Conveyance executed and property cards not being in the name of society would not be a big issue as the same is an issue of procedural compliances only.

It is quite possible that documents like occupation certificate, building plans and other papers and documents, which the builder is bound to provide to the society, have not been provided.
In the absence of such papers and documents also, the right to deemed conveyance cannot be denied by the competent authority.
In fact, deemed conveyance is the remedy provided inter alia for cases of non-cooperating landlords and builders and developers.

Therefore, once the titles of the flats purchasers are established, deemed conveyance would have to be granted.

Competent authority is an administrator of law and cannot provide for the requirements not stated in the law.

I have dividend income from shares and also have other business income and capital gains from sale of shares, some of which were purchased with borrowed funds. We also have to bear securities transaction tax. Some transactions were squared off without taking delivery. What will be the income tax implication?
— Meenakshi V
As far as shares purchased with borrowed funds are concerned, the same may give rise to business income.
Sale of other shares in delivery-based transactions may give rise to capital gains or business income depending upon the frequency of transactions, intention at the time of
purchase, treatment in books of account, disclosure in financial statements, etc.
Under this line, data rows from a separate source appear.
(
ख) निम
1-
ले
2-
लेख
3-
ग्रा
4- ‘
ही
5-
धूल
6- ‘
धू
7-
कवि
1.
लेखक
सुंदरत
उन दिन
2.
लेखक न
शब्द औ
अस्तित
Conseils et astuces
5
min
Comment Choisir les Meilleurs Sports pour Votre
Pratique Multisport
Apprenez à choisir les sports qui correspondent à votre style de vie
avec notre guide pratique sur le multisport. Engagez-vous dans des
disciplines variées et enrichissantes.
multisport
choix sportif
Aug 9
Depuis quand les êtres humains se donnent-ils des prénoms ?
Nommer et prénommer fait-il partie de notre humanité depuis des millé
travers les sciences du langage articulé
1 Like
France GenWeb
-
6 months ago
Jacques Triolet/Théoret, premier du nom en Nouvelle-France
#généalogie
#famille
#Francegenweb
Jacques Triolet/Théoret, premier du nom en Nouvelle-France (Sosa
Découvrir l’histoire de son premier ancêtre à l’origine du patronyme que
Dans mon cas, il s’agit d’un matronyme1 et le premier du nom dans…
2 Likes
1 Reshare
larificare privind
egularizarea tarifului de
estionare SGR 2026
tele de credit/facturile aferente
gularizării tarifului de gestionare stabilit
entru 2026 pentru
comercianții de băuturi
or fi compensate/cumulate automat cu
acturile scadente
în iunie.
As far as dividend income is concerned, the same is exempt, whether the shares are held as investments or stock in trade.
It is possible to take a view that borrowed funds utilised for dealing in shares should not attract disallowance on relevant interest although dividend income therefrom is tax-free because in such cases dividend income is incidental and the predominant activity is to earn from dealing in shares.

For the purposes of section 14A, which disallows expenditure incurred to earn tax-free income, all direct and indirect expenses, including administrative, rent etc would have to be considered and if nexus of some expenses to dividend income is established, the same would be disallowable.

Securities transaction tax suffered on purchase and sale of shares to the extent sales of such shares give rise to capital gains, would not be allowable as deduction.

Such tax paid for trading in shares would, however, be allowable as deduction from business income. Transactions settled without actual delivery would be treated as speculation transactions.